» Source document
---------------
- Active: 1983 – 1984
- Country: Lebanon
- Allegiance: Lebanon
- Branch: Ground Forces
- Type: Mechanized infantry
- Role: Armoured warfare Combined arms Desert warfare Forward observer Maneuver warfare Raiding Reconnaissance Urban warfare
- Size: Brigade
- Engagements: Lebanese Civil War Battle of Souk El Gharb of September 1983; Mountain War;

Commanders
- Colonel: Jurj Haruq
- Colonel: Nayef Kallas

= 4th Infantry Brigade (Lebanon) =

The 4th Infantry Brigade (Lebanon) was a Lebanese Army unit that fought in the Lebanese Civil War, being active from its creation in January 1983 until its destruction in September that year, in the wake of the Mountain War.

==Origins==
In the aftermath of the June–September 1982 Israeli invasion of Lebanon, President Amin Gemayel, convinced that a strong and unified national defense force was a prerequisite to rebuilding the nation, announced plans to raise a 60,000-man army organized into twelve brigades (created from existing infantry regiments), trained and equipped by France and the United States. In late 1982, the 4th Infantry Regiment was therefore re-organized and expanded to a brigade group numbering 2,000 men, most of whom were Maronite Christians from the Mount Lebanon region and Druzes from the Chouf District, which became in January 1983 the 4th Infantry Brigade.
---------------
» Set of tasks
1. Condense the paragraph of the brigade article beginning "In the aftermath of the June–September 1982 Israeli invasion" into a bulleted list that keeps its main facts.
2. According to the brigade article, why was the 4th Infantry Regiment reorganized and expanded in late 1982?
The data that comes next has no connection to the text above.

» Information supplied
---------------
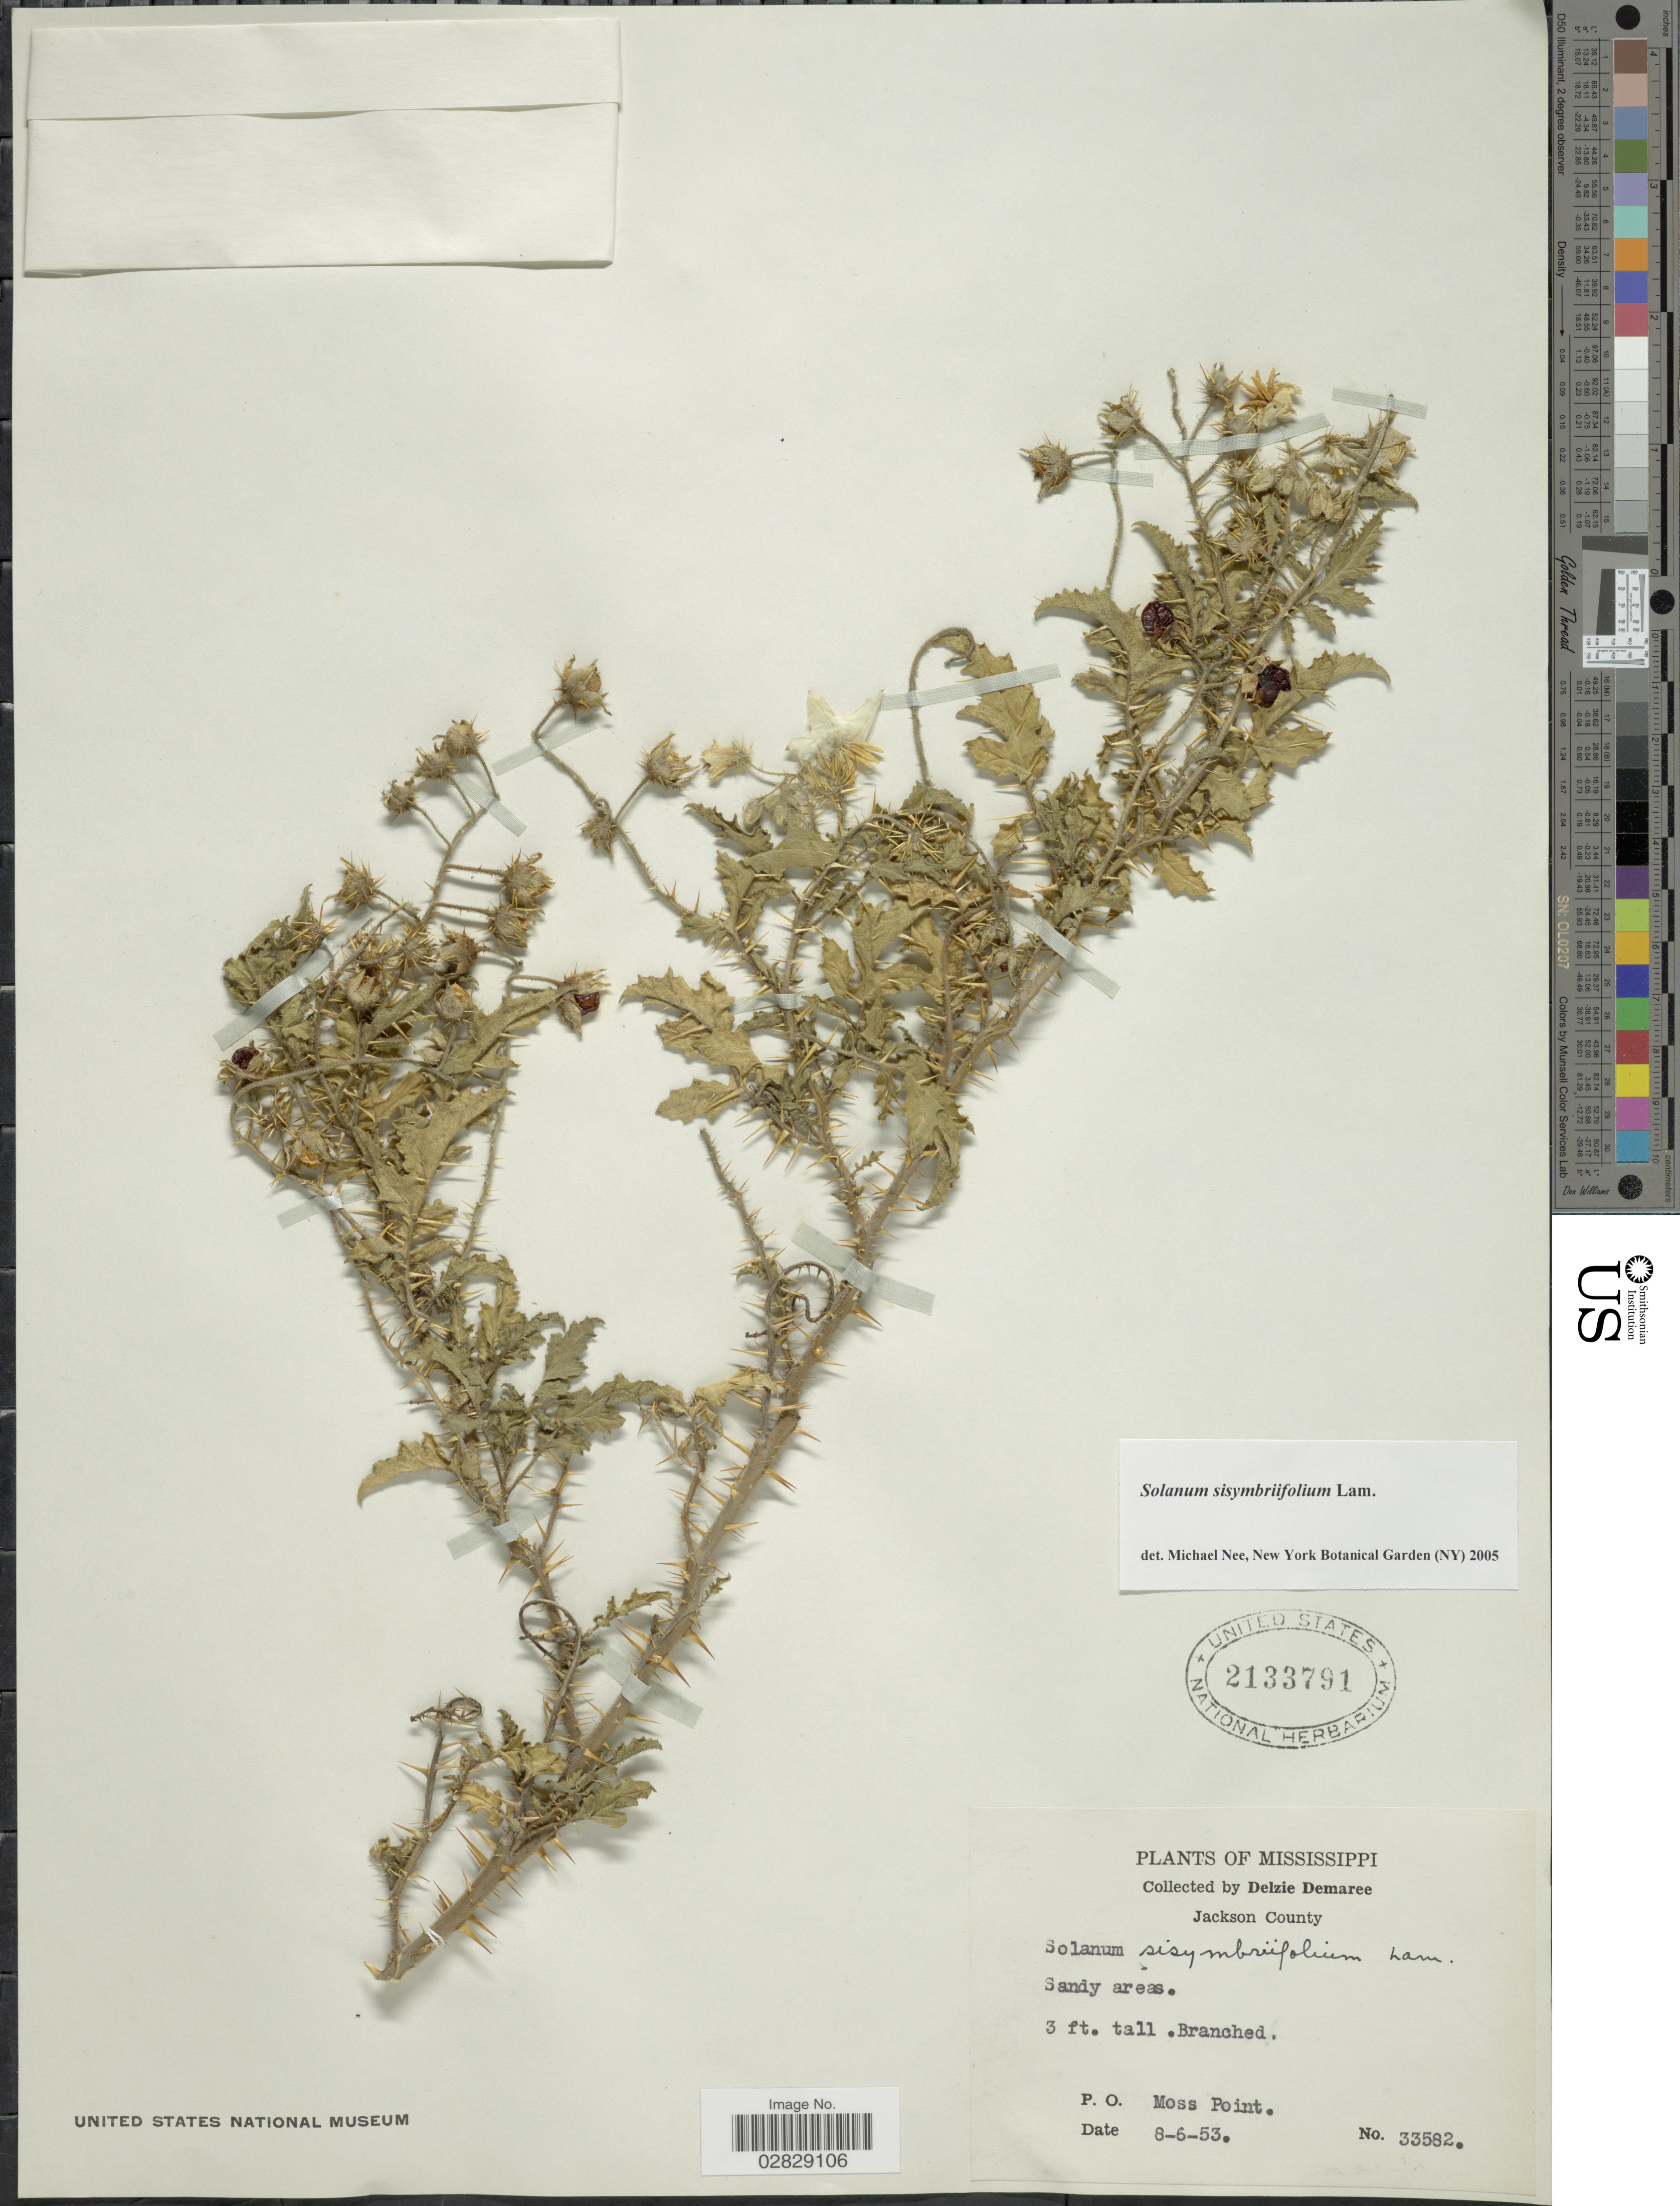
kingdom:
---------------
» Solutions to the problems
1.
- After Israel's June–September 1982 invasion of Lebanon, President Amin Gemayel believed a strong, unified national defense force was needed to rebuild the nation.
- He announced plans for a 60,000-man army of twelve brigades, formed from existing infantry regiments and trained and equipped by France and the United States.
- In late 1982, the 4th Infantry Regiment was reorganized and expanded into a brigade group of 2,000 men.
- Most of its men were Maronite Christians from the Mount Lebanon region and Druzes from the Chouf District.
- In January 1983 the group became the 4th Infantry Brigade.

2. It was reorganized as part of President Amin Gemayel's plan for a 60,000-man army of twelve brigades created from existing infantry regiments. He announced that plan because he was convinced a strong and unified national defense force was a prerequisite to rebuilding the nation.